Scan the data below for lines holding the word "dalam", and copy each line found.

Records excerpted from a collection
++++++++

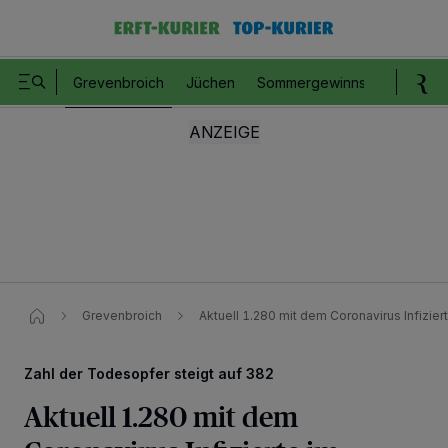
Grevenbroich
Jüchen
Sommergewinnspiel
Romm
Grevenbroich
Aktuell 1.280 mit dem Coronavirus Infizier
Zahl der Todesopfer steigt auf 382
Aktuell 1.280 mit dem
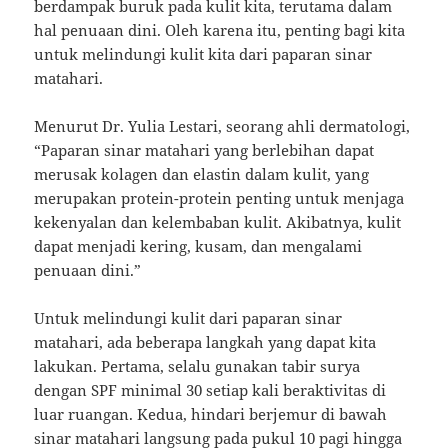
berdampak buruk pada kulit kita, terutama dalam
hal penuaan dini. Oleh karena itu, penting bagi kita
untuk melindungi kulit kita dari paparan sinar
matahari.
Menurut Dr. Yulia Lestari, seorang ahli dermatologi,
“Paparan sinar matahari yang berlebihan dapat
merusak kolagen dan elastin dalam kulit, yang
merupakan protein-protein penting untuk menjaga
kekenyalan dan kelembaban kulit. Akibatnya, kulit
dapat menjadi kering, kusam, dan mengalami
penuaan dini.”
Untuk melindungi kulit dari paparan sinar
matahari, ada beberapa langkah yang dapat kita
lakukan. Pertama, selalu gunakan tabir surya
dengan SPF minimal 30 setiap kali beraktivitas di
luar ruangan. Kedua, hindari berjemur di bawah
sinar matahari langsung pada pukul 10 pagi hingga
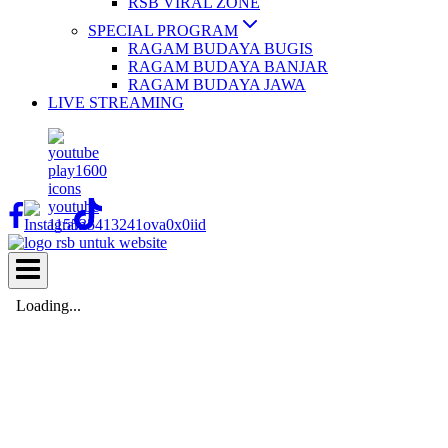
RSB VIRAL ZONE
SPECIAL PROGRAM
RAGAM BUDAYA BUGIS
RAGAM BUDAYA BANJAR
RAGAM BUDAYA JAWA
LIVE STREAMING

++++++++

ANSWER TO THIS PROBLEM:
berdampak buruk pada kulit kita, terutama dalam
merusak kolagen dan elastin dalam kulit, yang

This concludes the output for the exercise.